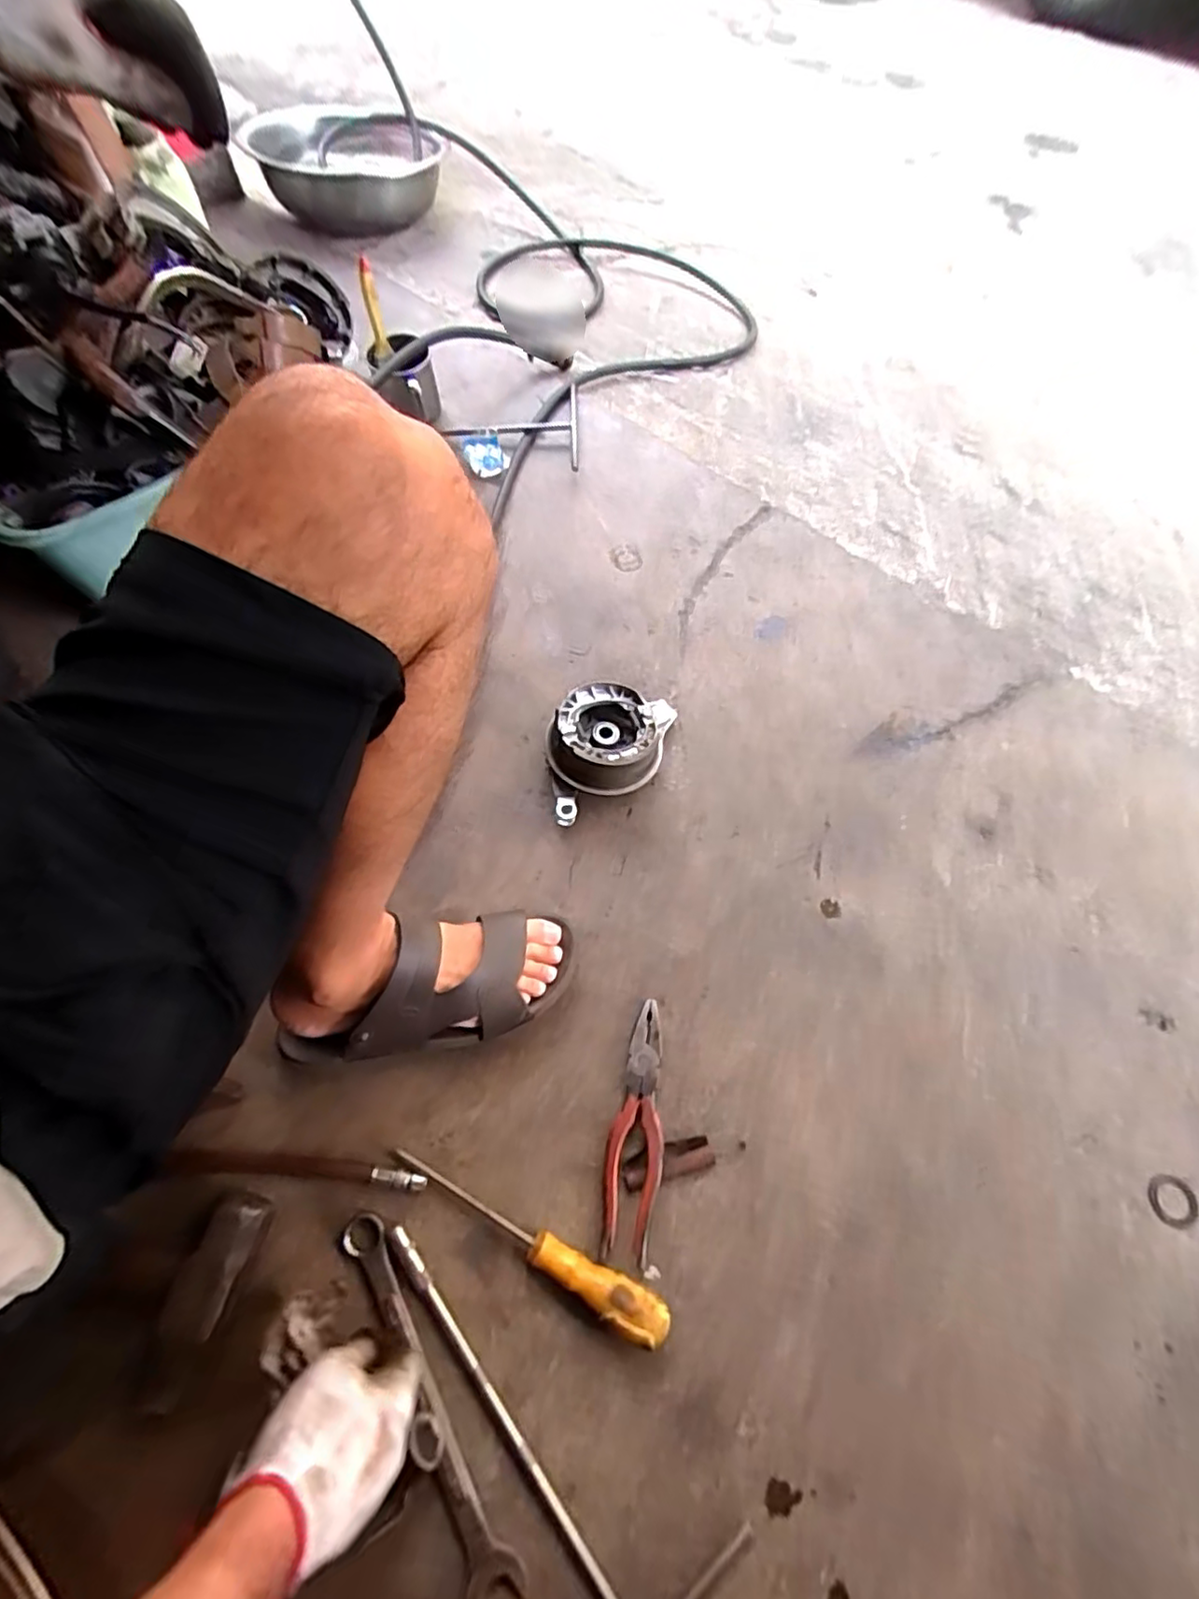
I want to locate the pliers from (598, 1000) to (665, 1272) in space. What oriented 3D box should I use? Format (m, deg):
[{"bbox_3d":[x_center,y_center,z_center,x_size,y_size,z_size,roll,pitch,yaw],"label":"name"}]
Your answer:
[{"bbox_3d":[0.034,0.273,0.538,0.042,0.028,0.193,11,65,4],"label":"pliers"}]

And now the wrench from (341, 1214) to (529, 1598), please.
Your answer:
[{"bbox_3d":[-0.129,0.443,0.467,0.037,0.018,0.264,-28,70,-14],"label":"wrench"}]

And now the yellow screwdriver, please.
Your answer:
[{"bbox_3d":[-0.059,0.345,0.499,0.240,0.027,0.032,25,67,10],"label":"yellow screwdriver"}]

§ WHAT IS REQUIRED
Give the number of lines in the entries that contain the word "from", without any other words.

§ ANSWER TO THE PROBLEM
2